According to the Joint Committee on Taxation, individuals adopted tax planning strategies to get around the new $10,000 limitation. For example, someone living in a state that offers a 100 percent tax credit for certain charitable contributions, with a state tax liability of $30,000, could donate $20,000 to those charities, get the full tax credit and pay the remaining $10,000 in taxes to the state. That would allow the individual to deduct the full $30,000 amount on his or her federal taxes.

The Treasury and IRS rule stipulates that taxpayers can only claim charitable deductions to the extent they don’t receive a benefit in return. So in the case of the household receiving a $20,000 tax credit for the same amount of donations to a state-backed charity, they wouldn’t be able to claim any of that amount as a charitable deduction. But, if they only received a $10,000 tax credit, for example, they would still be able to deduct the rest of the contribution.

Much of the floor debate centered on Republicans targeting high-tax “blue” states when they pushed through their bill capping the SALT deduction and Democrats arguing that “middle-income” households got hit by the limitation.

Democrats described the limitation as aimed at their constituents, with Senate Minority Leader Charles E. Schumer of New York saying that voter anger over the SALT cap was “one of the major reasons the House flipped from Republicans to Democrats.”

Presidential politics

The vote put Democratic presidential candidates, who have been debating wealth taxes and other tax increases on the richest households, in a tough spot.

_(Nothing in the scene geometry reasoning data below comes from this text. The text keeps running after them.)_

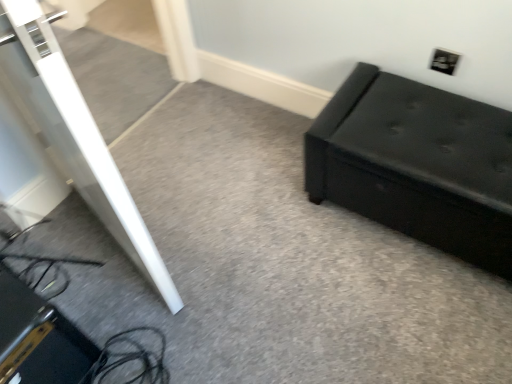
At what (x,y) coordinates should I click in order to perform the action: click on vacant area that is in front of black leather ottoman at right. Please return your answer as a coordinate pair (x, y). Looking at the image, I should click on [x=414, y=322].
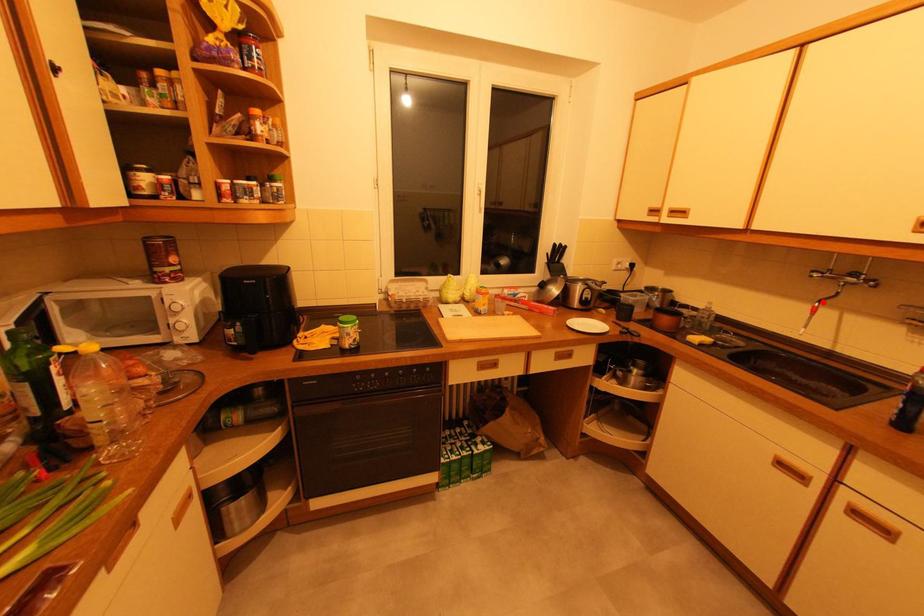
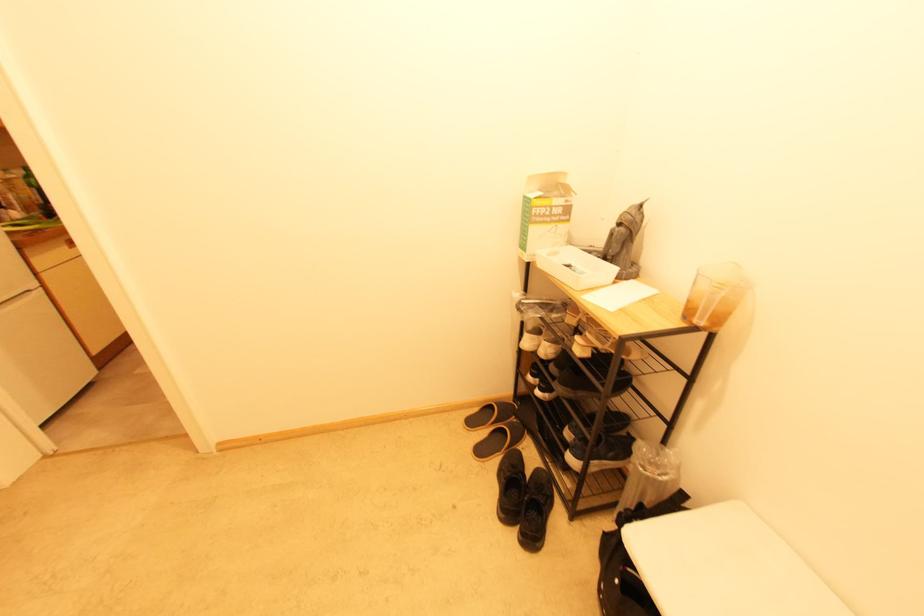
Question: I am providing you with two images of the same scene from different viewpoints. A red point is marked on the first image. Can you still see the location of the red point in image 2?

Choices:
 (A) Yes
 (B) No

Answer: (B)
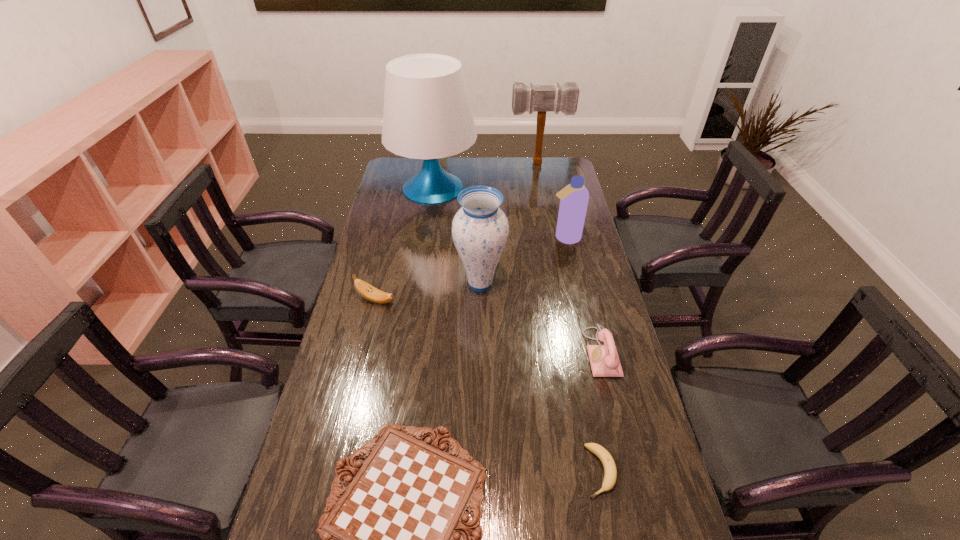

Bennet said the SALT cap was designed in the first place “to take revenge against people who didn’t vote for Donald Trump, to take revenge against some deep-blue states and districts.” However, he urged fellow Democrats to recognize that the “vast majority” of the benefit of any repeal would go to the wealthiest households.

“We can say we’re for a progressive tax bill and for fighting inequality, or we can support the SALT deduction, but it’s really hard to do both of those things,” Bennet said.

Of the other Democratic senators running for president, New Jersey’s Cory Booker and Minnesota’s Amy Klobuchar voted to repeal the Treasury rule and loosen the SALT cap. Vermont independent Bernie SandersElizabeth Warren of Massachusetts and Kamala Harris of California weren’t present for the vote.

McConnell and other Republicans pointed to a June report from the Joint Committee on Taxation that found that if the SALT cap were repealed for 2019, 94 percent of the resulting $77.4 billion in tax cuts would go to households earning more than $200,000 a year. More than half would accrue to households earning more than $1 million. 

Democrats stressed that the resolution didn’t call for the repeal of the deduction cap, just the repeal of the rule limiting state workarounds. “The regulation we will be voting on impacts state charitable credits virtually across every state, ranging in areas from education to conservation, to child care, and more,” Schumer said.

Paul voted with the Democrats on the resolution to preserve bigger SALT deductions because of his general support for keeping taxes as low as possible.

“During the debate over the [2017] tax bill, Sen. Paul fought to obtain the largest tax cuts possible for all Americans, and he continues to work to achieve even greater cuts,” a Paul spokesman said. “Despite his strong support for the overall tax bill, he disagreed with taking away existing deductions.”